Comparison between MCF7S (dark curve) and MCF7/VP resistant to verapamil (gray curve) cells: (A) mean micro- Raman spectra; (B) mean FTIR spectra.

Figure 6.

Differentiation between sensitive (▴ MCF7S) and resistant to verapamil (□ MCF7/VP) MCF7 cells. PCA performed on (A) randomly picked micro-Raman point spectra; (B) mean FTIR spectra.

CONCLUSION

Our objective in this study was to explore the potentials of two complementary methods, micro-Raman and FTIR spectroscopy, for the discrimination of cell types and phenotypes. We demonstrate here that both Raman and FTIR methods are amenable to discriminate cell type and a resistance phenotype such as MDR. However, the FTIR approach seems to provide better discrimination than Raman due to a higher reproducibility in the data.
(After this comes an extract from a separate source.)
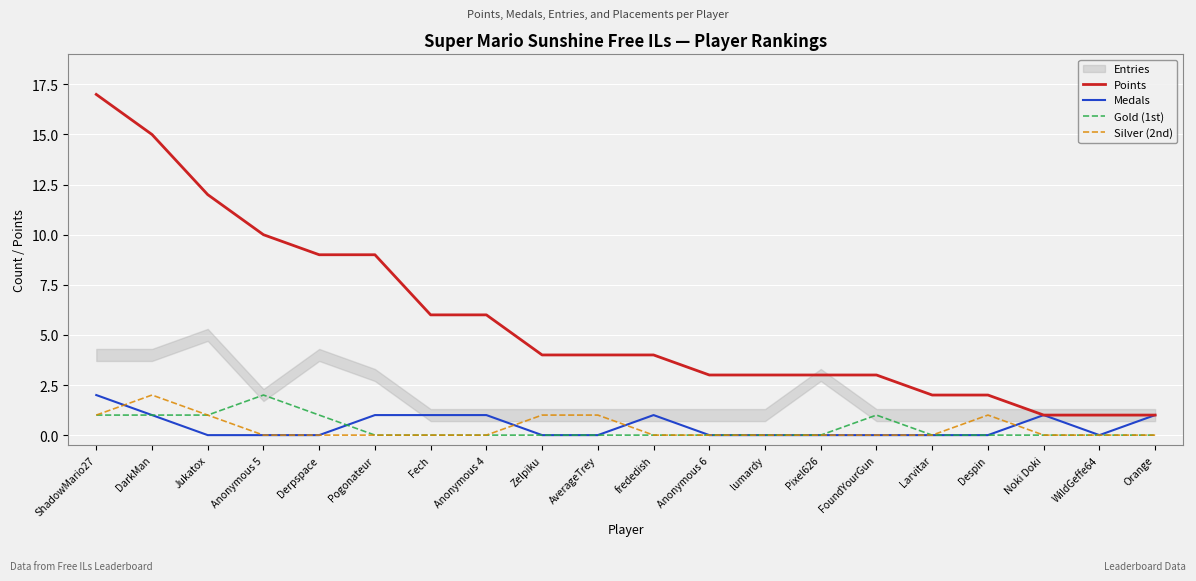

True or false: Silver (2nd) and Points intersect in this chart.

False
Nevertheless, keeping in view the perspectives of the single-cell approach and measurements in a straightforward manner with minimum sample preparation, the discrimination achieved using the micro-Raman method appears quite promising with an improvement of both technique sensitivity and data analysis. Because both point spectra as well as mean spectra provided more or less the same and reproducible discrimination, the micro-Raman spectroscopy method for screening of cell smears or pellets for cell typing and resistance phenotyping (MDR or other resistance phenotypes) seems to be a feasible perspective.